Jeux d’influence imparfaits autour des écocités

La France a connu un échec retentissant lors de l'accord conclu par le Grand Lyon en 2010 avec l'agence japonaise Nedo pour développer l'éco-quartier de Confluence. Cette humiliation fait suite à plusieurs insuccès dus aux offensives groupées des entreprises suédoises et allemandes sur le marché international. Lors du sommet mondial Ecocity en septembre dernier, la ministre du Commerce extérieur, Nicole Bricq, a déploré le recul des entreprises françaises sur les marchés internationaux du développement urbain. Pour y remédier, son ministère a donc développé un programme d'exportation de la ville durable baptisé «Vivapolis ». L’idée maîtresse était de rendre plus lisible l'offre française afin de la rendre attractive sur les marchés étrangers. Cette marque sert à promouvoir le savoir-faire français dans l'exportation du concept de la ville durable qui incarne la ville du XXIe siècle, sobre en énergie, très connectée et agréable à vivre. Il s’agit aussi de s’aligner sur les stratégies de regroupement des concurrents tels que l’Allemagne, la Suède le Japon ou encore l’Angleterre.
Cette nouvelle marque française destinée à l'international regroupe 80 entreprises, parmi lesquelles on compte des « poids lourds » comme Bouygues, Véolia, Eiffage ou Alstom, mais aussi près de 70 PME. A terme, ce sont plus de 200 entreprises qui seront fédérées. Les cibles sont toutes trouvées : la Chine, le Maroc, la Turquie et le Brésil. Outre le ministère du Commerce extérieur et Ubifrance, ce programme mobilise différents financeurs publics comme le ministère de l'Economie à travers le fonds d'étude et d'aide au secteur privé (FASEP) (4.2 millions d'euros pour des études de faisabilité) ou l'Agence française de développement qui a versé 150 millions d'euros pour la rénovation d'un quartier de Casablanca.
L’idée de la marque Vivapolis s’est très vite heurtée aux inerties françaises. A l'automne 2013, les réunions interministérielles furent annulées: Nicole Bricq n’est «jamais arrivée à comprendre pourquoi tout était si compliqué et sur quoi cela bloquait ». En moins d'un an, la méfiance s'est installée. Dans tous les camps. Le meilleur exemple : des entreprises du CAC 40 qui, dans leur coin, travaillent sur des fonctionnements possibles de démonstrateurs et qui gardent dorénavant leurs fiches pour elles. Quelles raisons auraient-elles d'échanger avec leurs concurrents alors que rien ne se fait ?

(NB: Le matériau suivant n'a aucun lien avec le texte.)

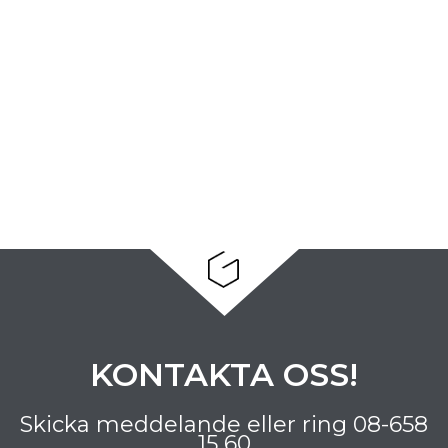
KONTAKTA OSS!
Skicka meddelande eller ring
08-658
15 60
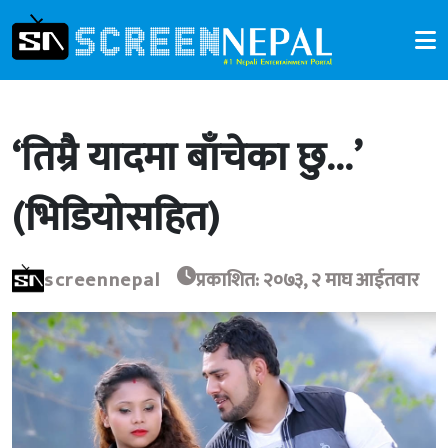
‘तिम्रै यादमा बाँचेका छु…’
(भिडियोसहित)
screennepal
प्रकाशित: २०७३, २ माघ आईतवार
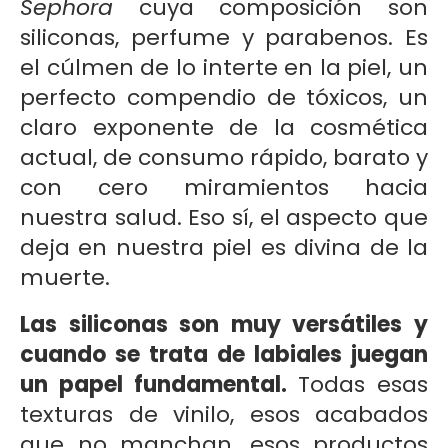
Sephora
cuya composición son
siliconas, perfume y parabenos. Es
el cúlmen de lo interte en la piel, un
perfecto compendio de tóxicos, un
claro exponente de la cosmética
actual, de consumo rápido, barato y
con cero miramientos hacia
nuestra salud. Eso sí, el aspecto que
deja en nuestra piel es divina de la
muerte.
Las siliconas son muy versátiles y
cuando se trata de labiales juegan
un papel fundamental.
Todas esas
texturas de vinilo, esos acabados
que no manchan, esos productos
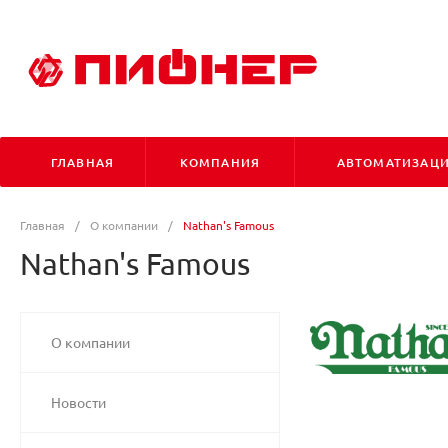
ГЛАВНАЯ
КОМПАНИЯ
АВТОМАТИЗАЦ
Главная
/
О компании
/
Nathan's Famous
Nathan's Famous
О компании
Новости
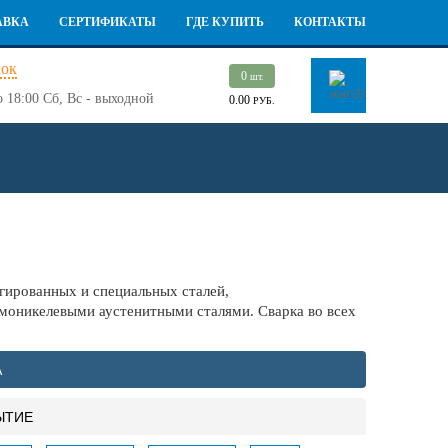
АВКА
СЕРТИФИКАТЫ
ГДЕ КУПИТЬ
КОНТАКТЫ
нок
0
шт.
о 18:00
Сб, Вс - выходной
0.00
РУБ.
ированных и специальных сталей,
омоникелевыми аустенитными сталями. Сварка во всех
А
ЫТИЕ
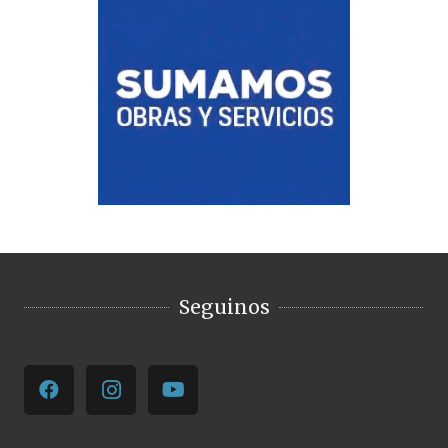
Seguinos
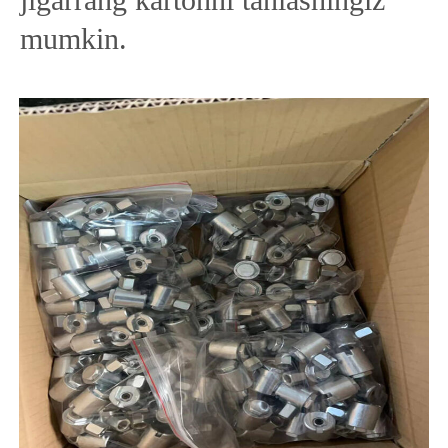
mumkin.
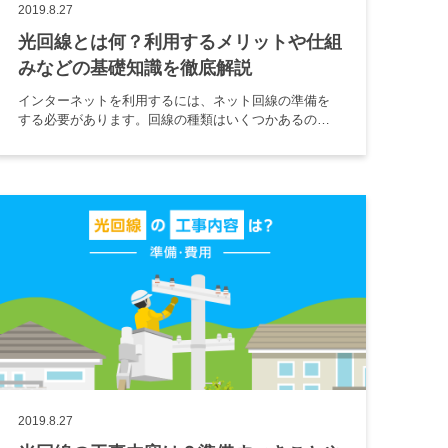
2019.8.27
光回線とは何？利用するメリットや仕組
みなどの基礎知識を徹底解説
インターネットを利用するには、ネット回線の準備を
する必要があります。回線の種類はいくつかあるので
すが、そのなかでも光回線は、多くの家庭で利用され
ています。それは、光回線ならではのメリットがたく
さんあるからです。そこで、光 […]
2019.8.27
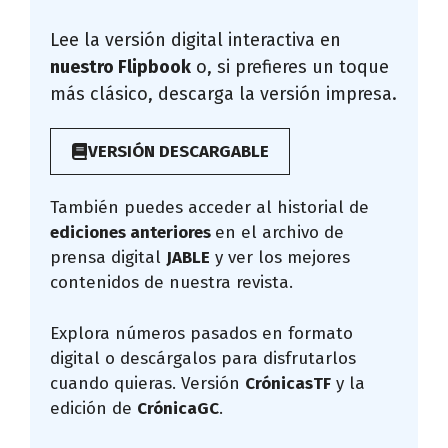
Lee la versión digital interactiva en
nuestro Flipbook
o, si prefieres un toque
más clásico, descarga la versión impresa.
VERSIÓN DESCARGABLE
También puedes acceder al historial de
ediciones anteriores
en el archivo de
prensa digital
JABLE
y ver los mejores
contenidos de nuestra revista.
Explora números pasados en formato
digital o descárgalos para disfrutarlos
cuando quieras. Versión
CrónicasTF
y la
edición de
CrónicaGC
.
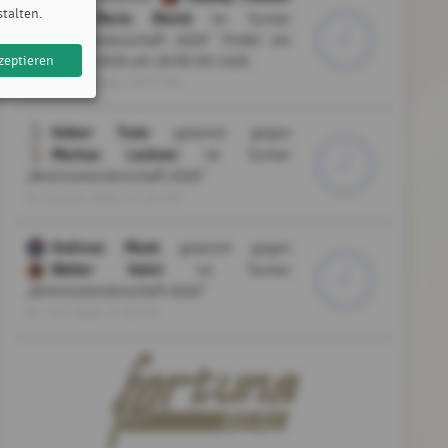
stalten.
Mario Bleich
und
im Turnier
„Vereinsmeisterschaft 2026” findet am
zeptieren
05. August 2026 um 18:00 Uhr statt.
01. August 2026, 16:07 Uhr
Volker Tratz
gewinnt gegen
Markus Lackner
im Turnier
„Vereinsmeisterschaft 2026”
01. August 2026, 11:50 Uhr
Andreas Munk
gewinnt gegen
Walter Kahri
im Turnier
„Vereinsmeisterschaft 2026”
28. Juli 2026, 17:38 Uhr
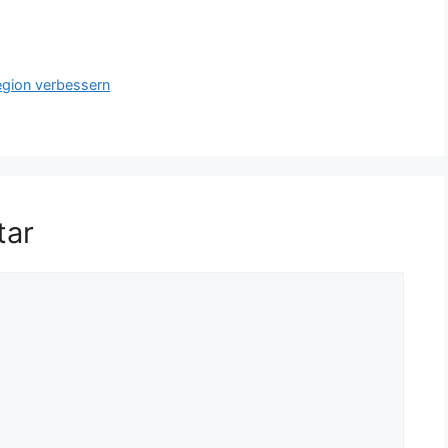
Region verbessern
tar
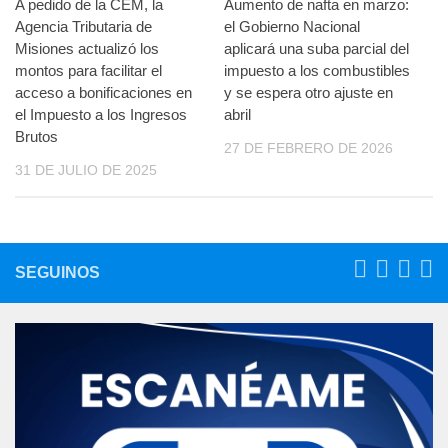
A pedido de la CEM, la
Aumento de nafta en marzo:
Agencia Tributaria de
el Gobierno Nacional
Misiones actualizó los
aplicará una suba parcial del
montos para facilitar el
impuesto a los combustibles
acceso a bonificaciones en
y se espera otro ajuste en
el Impuesto a los Ingresos
abril
Brutos
27 DE FEBRERO DE 2026
31 DE JULIO DE 2025
SEGUINOS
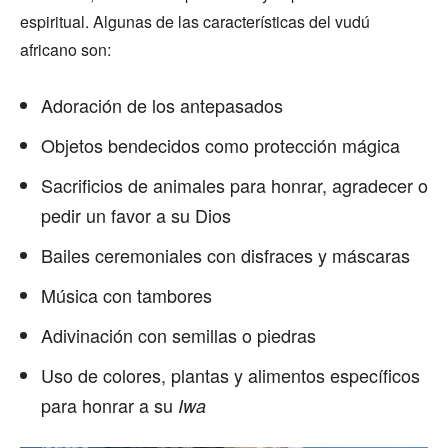
espiritual. Algunas de las características del vudú
africano son:
Adoración de los antepasados
Objetos bendecidos como protección mágica
Sacrificios de animales para honrar, agradecer o
pedir un favor a su Dios
Bailes ceremoniales con disfraces y máscaras
Música con tambores
Adivinación con semillas o piedras
Uso de colores, plantas y alimentos específicos
para honrar a su
Iwa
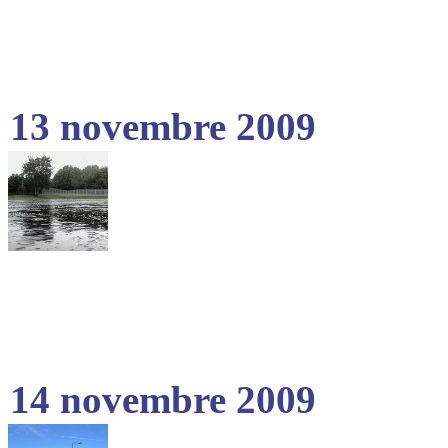
13 novembre 2009
14 novembre 2009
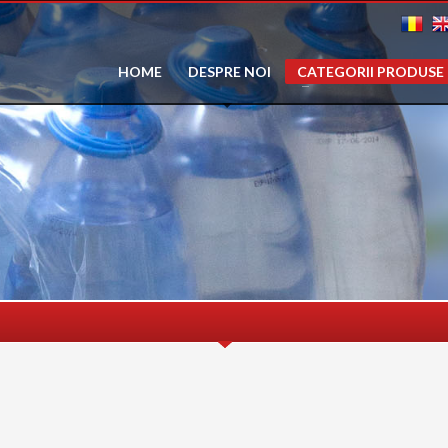
HOME
DESPRE NOI
CATEGORII PRODUSE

La visibilité et la clarté de l’offre française à l’international est loin d’être performante. La France compte deux labels nationaux de la ville durable, EcoCités et EcoQuartiers (portés par le ministère de l'Ecologie), et développe à côté la marque Vivapolis. De plus avec les difficultés et les méfiances qui se sont installées au gouvernement et dans les entreprises concernés par Vivapolis, certains travaillent pour eux même. C’est le cas de GDF Suez qui a d’abord évalué le potentiel de la Chine dans une étude de 2011 uniquement pour son entreprise29. Fait plus alarmant, GDF Suez a pris l’initiative de créer un conseil de stratégie urbaine à l'international fin 2013 réunissant l’Ouganda, le Mexique, Stockholm, Toronto, l'Italie, l'Inde et Singapour. A ces pays se sont aussi joints des universités de Princeton et Harvard et même le CNRS français. GDF Suez veut se positionner sur le marché international sans passer par Vivapolis ou tout du moins pas uniquement. Pour être compétitif à l’international contre les concurrents les plus performants, il est impératif de faire front commun. Les Allemands, les Anglais et la Suède l’ont bien compris. Ce n’est pas le cas de la France.
Le projet Vivapolis n’est pas encore prêt, et cela est en grande partie dû aux responsables du projet qui se sont succédés depuis 2007, aux strates trop nombres de l’administration française et aux difficultés juridiques.